Escape from the Planet of the Lolitas
If anime continues to be dominated by moe, you’ll regret it. Maybe not today, maybe not tomorrow, but soon and for the rest of your life.
What frustrates me most about the current moe fad is how far it has saturated anime culture. It was easy to ignore when it was isolated to a handful of series each season. There were plenty of other options to pick from, and you could ignore the stuff that insisted on indulging these fetishes.
And even then, some of these moe series were actually good. Azumanga Daioh, for all intents and purposes, was a proto-moe series. Azumanga also had a brilliant sense of comedic timing and a sweetly twisted sense of humor that allowed it to transcend its trappings. Even the likes of Lucky Star had some flashes of greatness, although half of those came from the great live action segments where the voice actors ran around acting like idiots in public.
But since then the world has changed. Much like Marky Mark returning to earth at the end of Planet of the Apes to find a gorilla’s face on the Lincoln Memorial, we seem to be in an alternate reality where shows that should involve diverse, dual-genedered casts and various types of scenes have become infested by pre-pubescent girls and scenes where said underaged girls gawk at everyday objects and prattle on about inconsequential topics that real girls don’t give a damn about.
This season’s primary culprit of the Planet of the Lolis-like scenario is To Aru Kagaku no Railgun.
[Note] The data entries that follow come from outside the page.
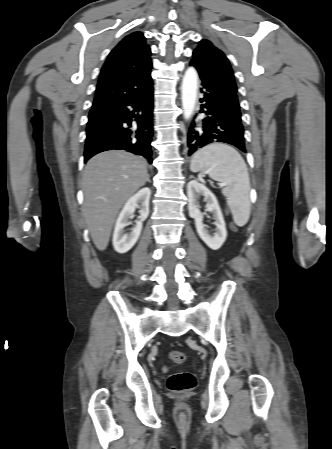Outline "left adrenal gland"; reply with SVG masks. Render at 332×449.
I'll use <instances>...</instances> for the list:
<instances>
[{
  "instance_id": "obj_1",
  "label": "left adrenal gland",
  "mask_w": 332,
  "mask_h": 449,
  "mask_svg": "<svg viewBox=\"0 0 332 449\" xmlns=\"http://www.w3.org/2000/svg\"><path fill=\"white\" fill-rule=\"evenodd\" d=\"M190 178H193V176H192V175H190Z\"/></svg>"
}]
</instances>
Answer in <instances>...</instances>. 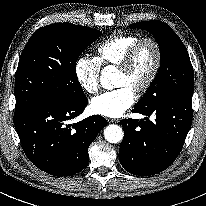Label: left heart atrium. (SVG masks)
<instances>
[{
	"label": "left heart atrium",
	"instance_id": "left-heart-atrium-1",
	"mask_svg": "<svg viewBox=\"0 0 206 206\" xmlns=\"http://www.w3.org/2000/svg\"><path fill=\"white\" fill-rule=\"evenodd\" d=\"M135 99L134 90L128 86H123L94 97L90 102V110L97 115L117 118L134 104Z\"/></svg>",
	"mask_w": 206,
	"mask_h": 206
}]
</instances>
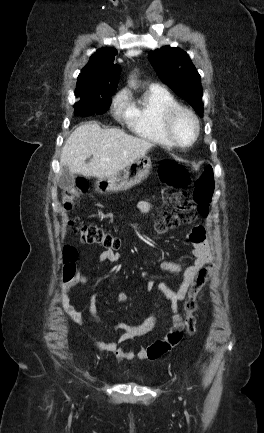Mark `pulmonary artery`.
<instances>
[{
  "label": "pulmonary artery",
  "instance_id": "pulmonary-artery-1",
  "mask_svg": "<svg viewBox=\"0 0 264 433\" xmlns=\"http://www.w3.org/2000/svg\"><path fill=\"white\" fill-rule=\"evenodd\" d=\"M151 88H153V89H162V87L159 84H157V83L152 84Z\"/></svg>",
  "mask_w": 264,
  "mask_h": 433
}]
</instances>
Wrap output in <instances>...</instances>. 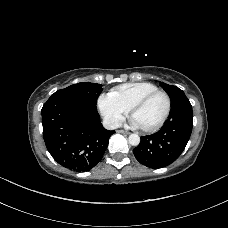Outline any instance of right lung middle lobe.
I'll list each match as a JSON object with an SVG mask.
<instances>
[{"mask_svg": "<svg viewBox=\"0 0 228 228\" xmlns=\"http://www.w3.org/2000/svg\"><path fill=\"white\" fill-rule=\"evenodd\" d=\"M102 90L101 84L81 82L58 90L52 96L73 97L96 105Z\"/></svg>", "mask_w": 228, "mask_h": 228, "instance_id": "1", "label": "right lung middle lobe"}]
</instances>
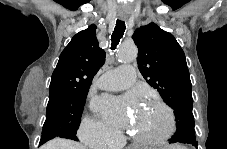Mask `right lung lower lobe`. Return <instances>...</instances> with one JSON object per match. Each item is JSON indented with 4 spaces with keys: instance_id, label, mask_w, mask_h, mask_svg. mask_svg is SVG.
I'll return each mask as SVG.
<instances>
[{
    "instance_id": "1",
    "label": "right lung lower lobe",
    "mask_w": 227,
    "mask_h": 149,
    "mask_svg": "<svg viewBox=\"0 0 227 149\" xmlns=\"http://www.w3.org/2000/svg\"><path fill=\"white\" fill-rule=\"evenodd\" d=\"M55 137H61V138H67V139H72V140H78L76 135H70V134H67V135H62V136H56L55 134H45L41 137V140H40V143L39 145H42L44 144L45 142L55 138Z\"/></svg>"
}]
</instances>
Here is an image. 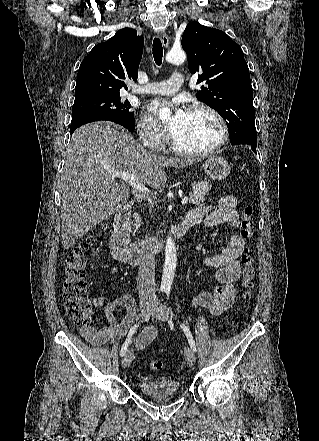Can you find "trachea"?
<instances>
[{
    "mask_svg": "<svg viewBox=\"0 0 319 441\" xmlns=\"http://www.w3.org/2000/svg\"><path fill=\"white\" fill-rule=\"evenodd\" d=\"M152 51L156 64L160 66L162 64V58H163V47L161 40L159 38H154Z\"/></svg>",
    "mask_w": 319,
    "mask_h": 441,
    "instance_id": "obj_1",
    "label": "trachea"
}]
</instances>
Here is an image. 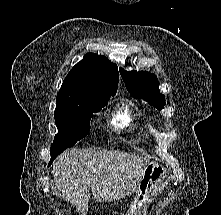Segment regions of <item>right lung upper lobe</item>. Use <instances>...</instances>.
Masks as SVG:
<instances>
[{"instance_id":"1","label":"right lung upper lobe","mask_w":221,"mask_h":215,"mask_svg":"<svg viewBox=\"0 0 221 215\" xmlns=\"http://www.w3.org/2000/svg\"><path fill=\"white\" fill-rule=\"evenodd\" d=\"M118 68L105 56L87 53L65 77L56 106L101 101L113 96L118 87Z\"/></svg>"}]
</instances>
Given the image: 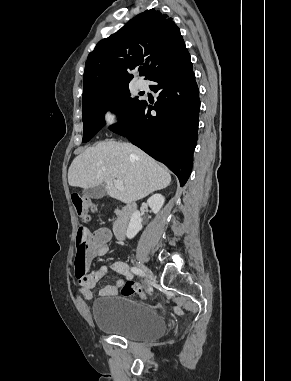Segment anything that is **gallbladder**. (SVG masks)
Segmentation results:
<instances>
[{"label":"gallbladder","mask_w":291,"mask_h":381,"mask_svg":"<svg viewBox=\"0 0 291 381\" xmlns=\"http://www.w3.org/2000/svg\"><path fill=\"white\" fill-rule=\"evenodd\" d=\"M83 193L84 195L90 198H94V199L102 198L105 195V185L100 184L95 187L86 188L83 190Z\"/></svg>","instance_id":"gallbladder-1"}]
</instances>
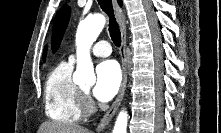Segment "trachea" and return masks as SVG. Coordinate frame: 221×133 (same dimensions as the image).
<instances>
[{"label":"trachea","instance_id":"3493384b","mask_svg":"<svg viewBox=\"0 0 221 133\" xmlns=\"http://www.w3.org/2000/svg\"><path fill=\"white\" fill-rule=\"evenodd\" d=\"M98 3L102 10L109 16V32L113 43L120 47L121 45V33L114 17L112 1L111 0H98Z\"/></svg>","mask_w":221,"mask_h":133}]
</instances>
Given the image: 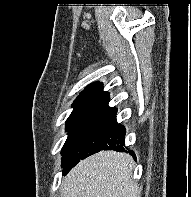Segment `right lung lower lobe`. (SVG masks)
<instances>
[{
	"label": "right lung lower lobe",
	"instance_id": "98d812e1",
	"mask_svg": "<svg viewBox=\"0 0 191 197\" xmlns=\"http://www.w3.org/2000/svg\"><path fill=\"white\" fill-rule=\"evenodd\" d=\"M108 103L109 97L94 107L85 119L71 148V155L63 166L64 175L80 160L101 150H124L125 128L117 124V108L109 107Z\"/></svg>",
	"mask_w": 191,
	"mask_h": 197
}]
</instances>
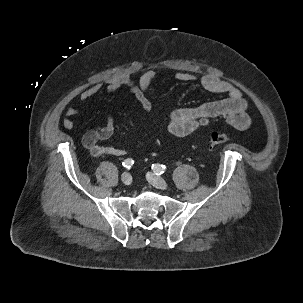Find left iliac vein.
<instances>
[{
  "label": "left iliac vein",
  "instance_id": "4c4485c4",
  "mask_svg": "<svg viewBox=\"0 0 303 303\" xmlns=\"http://www.w3.org/2000/svg\"><path fill=\"white\" fill-rule=\"evenodd\" d=\"M147 180L158 189H168V183L160 176H156L153 173H147Z\"/></svg>",
  "mask_w": 303,
  "mask_h": 303
}]
</instances>
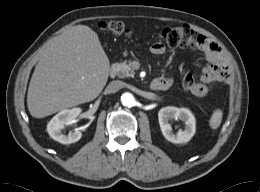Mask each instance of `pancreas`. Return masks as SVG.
Here are the masks:
<instances>
[{"mask_svg":"<svg viewBox=\"0 0 260 192\" xmlns=\"http://www.w3.org/2000/svg\"><path fill=\"white\" fill-rule=\"evenodd\" d=\"M115 67L117 70V76L119 78H126L134 75L131 65L126 63L125 61L122 63H116Z\"/></svg>","mask_w":260,"mask_h":192,"instance_id":"cf45deb5","label":"pancreas"}]
</instances>
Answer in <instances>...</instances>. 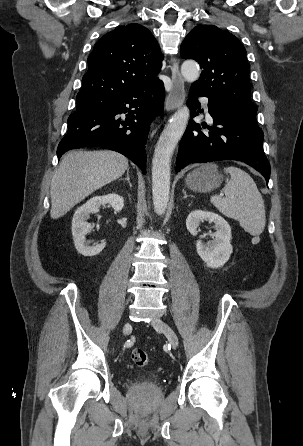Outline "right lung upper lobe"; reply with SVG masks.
Here are the masks:
<instances>
[{
	"mask_svg": "<svg viewBox=\"0 0 303 446\" xmlns=\"http://www.w3.org/2000/svg\"><path fill=\"white\" fill-rule=\"evenodd\" d=\"M162 59L156 39L144 26L129 24L110 31L88 57L77 98L89 105L160 82Z\"/></svg>",
	"mask_w": 303,
	"mask_h": 446,
	"instance_id": "obj_1",
	"label": "right lung upper lobe"
}]
</instances>
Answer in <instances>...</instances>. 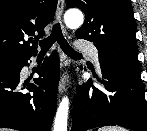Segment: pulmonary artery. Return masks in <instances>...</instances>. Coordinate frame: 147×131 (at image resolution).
<instances>
[{"label":"pulmonary artery","mask_w":147,"mask_h":131,"mask_svg":"<svg viewBox=\"0 0 147 131\" xmlns=\"http://www.w3.org/2000/svg\"><path fill=\"white\" fill-rule=\"evenodd\" d=\"M77 48L81 51L87 52L92 57L97 67L100 68L99 53H98V50L95 48V46L86 42H78Z\"/></svg>","instance_id":"1"}]
</instances>
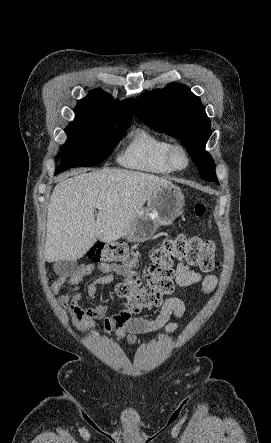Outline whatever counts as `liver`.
<instances>
[{
  "mask_svg": "<svg viewBox=\"0 0 271 443\" xmlns=\"http://www.w3.org/2000/svg\"><path fill=\"white\" fill-rule=\"evenodd\" d=\"M171 184L158 176L116 168L65 174L48 204L45 257L76 261L96 239L106 243L120 239L129 233L130 223L142 214L154 190ZM96 204L100 208L95 218Z\"/></svg>",
  "mask_w": 271,
  "mask_h": 443,
  "instance_id": "1",
  "label": "liver"
}]
</instances>
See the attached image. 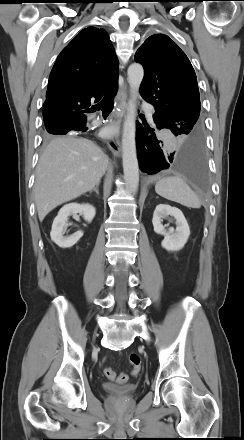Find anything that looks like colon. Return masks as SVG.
Here are the masks:
<instances>
[{
  "mask_svg": "<svg viewBox=\"0 0 244 440\" xmlns=\"http://www.w3.org/2000/svg\"><path fill=\"white\" fill-rule=\"evenodd\" d=\"M129 361H130V363H131V365L133 367V373L137 374L140 371V369H141V359H140V356L138 354H136V353H132L130 355V357H129ZM104 375L110 381H113V380L116 379V382L118 384H121V385L125 384L128 381V375L127 374L121 373V374H119L116 377L115 371L112 368H109V367L104 370Z\"/></svg>",
  "mask_w": 244,
  "mask_h": 440,
  "instance_id": "colon-1",
  "label": "colon"
}]
</instances>
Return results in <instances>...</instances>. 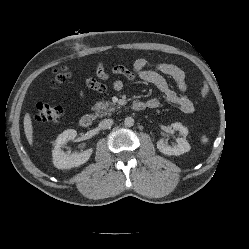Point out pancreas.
<instances>
[{"label":"pancreas","mask_w":249,"mask_h":249,"mask_svg":"<svg viewBox=\"0 0 249 249\" xmlns=\"http://www.w3.org/2000/svg\"><path fill=\"white\" fill-rule=\"evenodd\" d=\"M117 107L109 101L106 102H101L98 101L95 106H94V110L96 112V116H105L107 114H111Z\"/></svg>","instance_id":"1"}]
</instances>
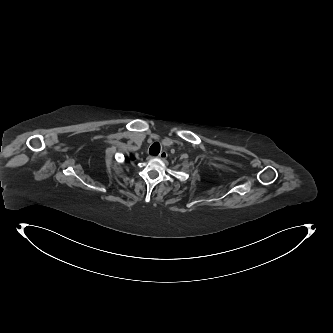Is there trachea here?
I'll return each mask as SVG.
<instances>
[{
	"label": "trachea",
	"instance_id": "1",
	"mask_svg": "<svg viewBox=\"0 0 333 333\" xmlns=\"http://www.w3.org/2000/svg\"><path fill=\"white\" fill-rule=\"evenodd\" d=\"M159 152H160V144L158 142L153 143L149 149V154L157 156Z\"/></svg>",
	"mask_w": 333,
	"mask_h": 333
}]
</instances>
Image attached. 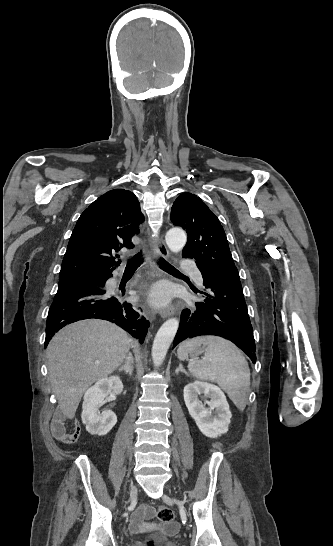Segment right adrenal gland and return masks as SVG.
<instances>
[{
  "instance_id": "obj_1",
  "label": "right adrenal gland",
  "mask_w": 333,
  "mask_h": 546,
  "mask_svg": "<svg viewBox=\"0 0 333 546\" xmlns=\"http://www.w3.org/2000/svg\"><path fill=\"white\" fill-rule=\"evenodd\" d=\"M118 370H119V372L124 371L125 374H128L129 376L132 375V372H133V356H132V354L130 352L127 354L125 364L123 366H121Z\"/></svg>"
}]
</instances>
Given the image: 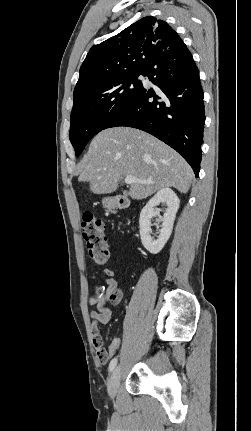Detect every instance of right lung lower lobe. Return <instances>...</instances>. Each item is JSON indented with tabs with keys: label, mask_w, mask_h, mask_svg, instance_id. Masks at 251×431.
Returning a JSON list of instances; mask_svg holds the SVG:
<instances>
[{
	"label": "right lung lower lobe",
	"mask_w": 251,
	"mask_h": 431,
	"mask_svg": "<svg viewBox=\"0 0 251 431\" xmlns=\"http://www.w3.org/2000/svg\"><path fill=\"white\" fill-rule=\"evenodd\" d=\"M159 89L142 88L106 128L127 126L146 131L175 149L198 177L205 123L199 71L186 46L170 48L145 71Z\"/></svg>",
	"instance_id": "1"
}]
</instances>
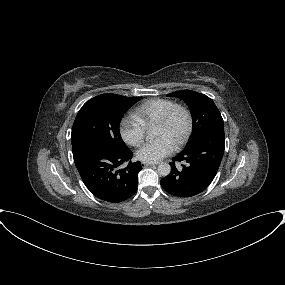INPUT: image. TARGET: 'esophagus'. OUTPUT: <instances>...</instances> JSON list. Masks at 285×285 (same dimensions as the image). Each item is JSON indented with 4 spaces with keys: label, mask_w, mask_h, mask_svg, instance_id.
I'll use <instances>...</instances> for the list:
<instances>
[{
    "label": "esophagus",
    "mask_w": 285,
    "mask_h": 285,
    "mask_svg": "<svg viewBox=\"0 0 285 285\" xmlns=\"http://www.w3.org/2000/svg\"><path fill=\"white\" fill-rule=\"evenodd\" d=\"M152 165H154V164H153V163H145V162H142V166H143L144 168L149 167V166H152Z\"/></svg>",
    "instance_id": "1"
}]
</instances>
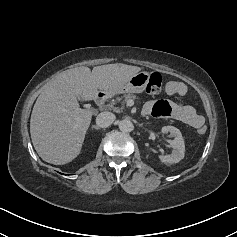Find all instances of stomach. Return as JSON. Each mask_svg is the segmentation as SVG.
<instances>
[{
  "label": "stomach",
  "mask_w": 237,
  "mask_h": 237,
  "mask_svg": "<svg viewBox=\"0 0 237 237\" xmlns=\"http://www.w3.org/2000/svg\"><path fill=\"white\" fill-rule=\"evenodd\" d=\"M149 81V73L139 72L131 76L127 80L120 83L109 94L118 93H141L145 90Z\"/></svg>",
  "instance_id": "0dacf381"
}]
</instances>
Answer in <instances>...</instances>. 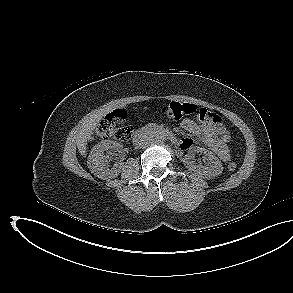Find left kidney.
<instances>
[{
	"label": "left kidney",
	"mask_w": 293,
	"mask_h": 293,
	"mask_svg": "<svg viewBox=\"0 0 293 293\" xmlns=\"http://www.w3.org/2000/svg\"><path fill=\"white\" fill-rule=\"evenodd\" d=\"M194 153H203L207 157V165L196 164L192 158ZM184 164L190 170L195 172L199 177L214 178L219 176L222 171V163L211 151L202 147H193L191 151L185 155Z\"/></svg>",
	"instance_id": "obj_1"
}]
</instances>
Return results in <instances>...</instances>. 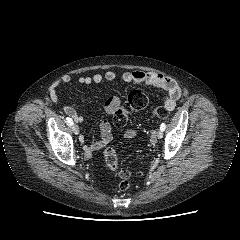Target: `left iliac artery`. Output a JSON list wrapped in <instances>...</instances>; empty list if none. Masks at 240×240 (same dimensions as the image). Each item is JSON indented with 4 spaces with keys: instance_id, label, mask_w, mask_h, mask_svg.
Here are the masks:
<instances>
[{
    "instance_id": "obj_1",
    "label": "left iliac artery",
    "mask_w": 240,
    "mask_h": 240,
    "mask_svg": "<svg viewBox=\"0 0 240 240\" xmlns=\"http://www.w3.org/2000/svg\"><path fill=\"white\" fill-rule=\"evenodd\" d=\"M160 129H161L162 131H164V130L166 129L165 123H162V124L160 125Z\"/></svg>"
}]
</instances>
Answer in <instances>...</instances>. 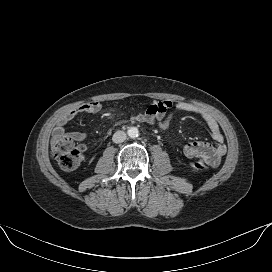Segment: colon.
Segmentation results:
<instances>
[{"label":"colon","mask_w":272,"mask_h":272,"mask_svg":"<svg viewBox=\"0 0 272 272\" xmlns=\"http://www.w3.org/2000/svg\"><path fill=\"white\" fill-rule=\"evenodd\" d=\"M172 113L168 110L164 115L154 116V125L160 129H167L171 123ZM51 155L58 165L67 171H71L80 166L84 160L81 149L74 143L69 135H55L51 141ZM190 167L196 170H206L207 165L198 160L193 161Z\"/></svg>","instance_id":"obj_1"}]
</instances>
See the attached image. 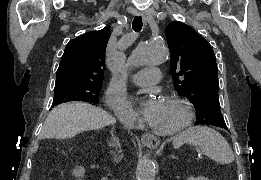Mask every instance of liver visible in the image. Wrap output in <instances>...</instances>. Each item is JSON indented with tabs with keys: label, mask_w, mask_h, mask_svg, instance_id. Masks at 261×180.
Listing matches in <instances>:
<instances>
[{
	"label": "liver",
	"mask_w": 261,
	"mask_h": 180,
	"mask_svg": "<svg viewBox=\"0 0 261 180\" xmlns=\"http://www.w3.org/2000/svg\"><path fill=\"white\" fill-rule=\"evenodd\" d=\"M110 124H115V118L109 116L105 110L95 108L91 104L70 102L50 112L44 124L43 134L45 138L66 140L88 130H102Z\"/></svg>",
	"instance_id": "6515ba94"
}]
</instances>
Casting females in traditionally male roles is great. Having an all-female cast is fine as well, so long as it makes some measure of sense. The problem with most moe series is that said all-female cast feels forced at best. Railgun is such a series. Despite being in a world where men and women exhibit supernatural powers, we’ve only seen two male characters with powers in the first three episodes, and both of them had a number of lines you could count on one hand. Also, two of the main characters work for a law-enforcement agency. I have to assume that said agency hires members of both sexes, since there’s no hints that there’s a matriarchal society in play, but we don’t see a single male character working with these two super powered cops. I can buy teenagers being cops. This is anime, after all. But no male agents? No, not buying it.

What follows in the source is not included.